1. Aux termes de l'article R. 541-1 du code de justice administrative : " Le juge des référés peut, même en l'absence d'une demande au fond, accorder une provision au créancier qui l'a saisi lorsque l'existence de l'obligation n'est pas sérieusement contestable. Il peut, même d'office, subordonner le versement de la provision à la constitution d'une garantie ". Et aux termes de l'article R. 222-1 du même code : " Les () premiers vice-présidents des tribunaux et des cours, () peuvent, par ordonnance : () 3° constater qu'il ni a pas lieu de statuer sur une requête () 5° Statuer sur les requêtes qui ne présentent plus à juger de questions autres que la condamnation prévue à l'article L. 761-1 ou la charge des dépens () ".

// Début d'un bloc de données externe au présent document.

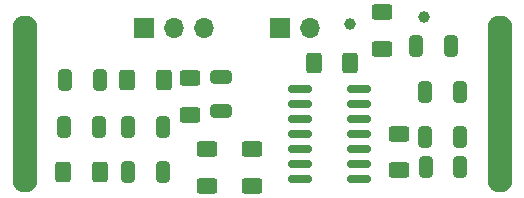
<source format=gbr>
%TF.GenerationSoftware,KiCad,Pcbnew,(6.0.4)*%
%TF.CreationDate,2022-08-01T11:19:28+10:00*%
%TF.ProjectId,GSR + ST V2,47535220-2b20-4535-9420-56322e6b6963,rev?*%
%TF.SameCoordinates,Original*%
%TF.FileFunction,Soldermask,Top*%
%TF.FilePolarity,Negative*%
%FSLAX46Y46*%
G04 Gerber Fmt 4.6, Leading zero omitted, Abs format (unit mm)*
G04 Created by KiCad (PCBNEW (6.0.4)) date 2022-08-01 11:19:28*
%MOMM*%
%LPD*%
G01*
G04 APERTURE LIST*
G04 Aperture macros list*
%AMRoundRect*
0 Rectangle with rounded corners*
0 $1 Rounding radius*
0 $2 $3 $4 $5 $6 $7 $8 $9 X,Y pos of 4 corners*
0 Add a 4 corners polygon primitive as box body*
4,1,4,$2,$3,$4,$5,$6,$7,$8,$9,$2,$3,0*
0 Add four circle primitives for the rounded corners*
1,1,$1+$1,$2,$3*
1,1,$1+$1,$4,$5*
1,1,$1+$1,$6,$7*
1,1,$1+$1,$8,$9*
0 Add four rect primitives between the rounded corners*
20,1,$1+$1,$2,$3,$4,$5,0*
20,1,$1+$1,$4,$5,$6,$7,0*
20,1,$1+$1,$6,$7,$8,$9,0*
20,1,$1+$1,$8,$9,$2,$3,0*%
G04 Aperture macros list end*
%ADD10C,1.000000*%
%ADD11R,1.700000X1.700000*%
%ADD12O,1.700000X1.700000*%
%ADD13RoundRect,0.250000X-0.325000X-0.650000X0.325000X-0.650000X0.325000X0.650000X-0.325000X0.650000X0*%
%ADD14RoundRect,0.250000X0.625000X-0.400000X0.625000X0.400000X-0.625000X0.400000X-0.625000X-0.400000X0*%
%ADD15RoundRect,0.150000X-0.825000X-0.150000X0.825000X-0.150000X0.825000X0.150000X-0.825000X0.150000X0*%
%ADD16O,2.100000X15.000000*%
%ADD17RoundRect,0.250000X-0.400000X-0.625000X0.400000X-0.625000X0.400000X0.625000X-0.400000X0.625000X0*%
%ADD18RoundRect,0.250000X-0.625000X0.400000X-0.625000X-0.400000X0.625000X-0.400000X0.625000X0.400000X0*%
%ADD19RoundRect,0.250000X0.650000X-0.325000X0.650000X0.325000X-0.650000X0.325000X-0.650000X-0.325000X0*%
G04 APERTURE END LIST*
D10*
%TO.C,TP2*%
X204100000Y-107700000D03*
%TD*%
D11*
%TO.C,J2*%
X198200000Y-108000000D03*
D12*
X200740000Y-108000000D03*
%TD*%
D13*
%TO.C,C2*%
X179925000Y-116400000D03*
X182875000Y-116400000D03*
%TD*%
%TO.C,C1*%
X180000000Y-112400000D03*
X182950000Y-112400000D03*
%TD*%
D14*
%TO.C,R4*%
X192000000Y-121350000D03*
X192000000Y-118250000D03*
%TD*%
%TO.C,R5*%
X208300000Y-120050000D03*
X208300000Y-116950000D03*
%TD*%
D13*
%TO.C,C8*%
X185325000Y-120200000D03*
X188275000Y-120200000D03*
%TD*%
%TO.C,C9*%
X185325000Y-116400000D03*
X188275000Y-116400000D03*
%TD*%
D15*
%TO.C,U3*%
X199925000Y-113190000D03*
X199925000Y-114460000D03*
X199925000Y-115730000D03*
X199925000Y-117000000D03*
X199925000Y-118270000D03*
X199925000Y-119540000D03*
X199925000Y-120810000D03*
X204875000Y-120810000D03*
X204875000Y-119540000D03*
X204875000Y-118270000D03*
X204875000Y-117000000D03*
X204875000Y-115730000D03*
X204875000Y-114460000D03*
X204875000Y-113190000D03*
%TD*%
D14*
%TO.C,R1*%
X190600000Y-115350000D03*
X190600000Y-112250000D03*
%TD*%
D13*
%TO.C,C4*%
X210450000Y-117200000D03*
X213400000Y-117200000D03*
%TD*%
D16*
%TO.C,REF\u002A\u002A*%
X216800000Y-114400000D03*
%TD*%
D11*
%TO.C,J1*%
X186675000Y-108000000D03*
D12*
X189215000Y-108000000D03*
X191755000Y-108000000D03*
%TD*%
D17*
%TO.C,R7*%
X185250000Y-112400000D03*
X188350000Y-112400000D03*
%TD*%
%TO.C,R6*%
X179850000Y-120200000D03*
X182950000Y-120200000D03*
%TD*%
D16*
%TO.C,REF\u002A\u002A*%
X176600000Y-114400000D03*
%TD*%
D13*
%TO.C,C5*%
X209725000Y-109500000D03*
X212675000Y-109500000D03*
%TD*%
D10*
%TO.C,TP3*%
X210400000Y-107100000D03*
%TD*%
D13*
%TO.C,C7*%
X210525000Y-119800000D03*
X213475000Y-119800000D03*
%TD*%
D18*
%TO.C,R8*%
X206800000Y-106650000D03*
X206800000Y-109750000D03*
%TD*%
D17*
%TO.C,R3*%
X201050000Y-111000000D03*
X204150000Y-111000000D03*
%TD*%
D18*
%TO.C,R2*%
X195800000Y-118250000D03*
X195800000Y-121350000D03*
%TD*%
D19*
%TO.C,C3*%
X193200000Y-115075000D03*
X193200000Y-112125000D03*
%TD*%
D13*
%TO.C,C6*%
X210450000Y-113400000D03*
X213400000Y-113400000D03*
%TD*%
M02*

</source>
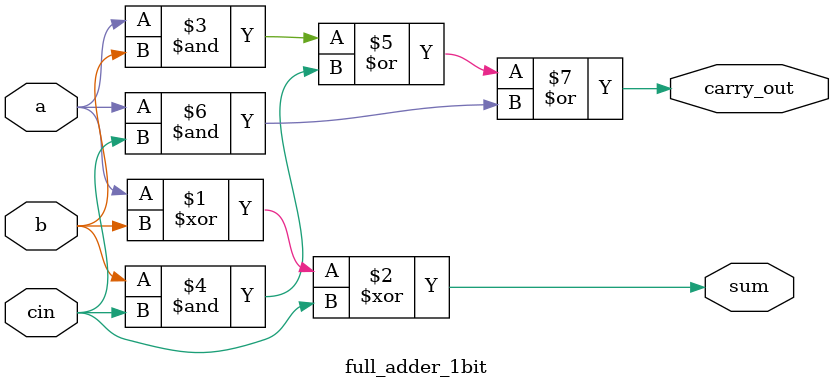
<source format=v>
`timescale 1ns / 1ps

module full_adder_1bit(
    input a,b,cin,
    output sum,carry_out
    );
assign sum=a^b^cin;
assign carry_out=(a&b)|(b&cin)|(a&cin);



endmodule

</source>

Sur l'application de l'article R. 541-1 du code de justice administrative :

2. Par jugement n° 2209957 du 11 septembre 2023, le tribunal a statué au fond sur la requête indemnitaire introduite par Mme C et ayant le même objet que la présente requête en référé provision, eu égard à la date du 28 avril 2023 à laquelle Mme C a été relogée. Les conclusions susvisées sont ainsi devenues sans objet. Il n'y a, dès lors, plus lieu d'y statuer.

Sur les frais d'instance :

3. Il n'y a pas lieu, dans les circonstances de l'espèce, de faire application des dispositions de l'article L. 761-1 du code de justice administrative et de l'article 37 de la loi

du 11 juillet 1991.

ORDONNE :

Article 1er : Il n'y a plus lieu de statuer les conclusions tendant au versement par l'Etat d'une provision au bénéfice de Mme C.

Article 2 : Le surplus des conclusions de la requête est rejeté.

Article 3 : La présente ordonnance sera notifiée à Mme A C, au préfet

du Val-de-Marne et à la ministre du logement et de la rénovation urbaine.

Fait à Melun, le 19 novembre 2024.

Le juge des référés,

O. D

La République mande et ordonne à la ministre du logement et de la rénovation urbaine, en ce qui la concerne, et à tous commissaires de justice à ce requis en ce qui concerne les voies de droit commun, contre les parties privées, de pourvoir à l'exécution de la présente décision.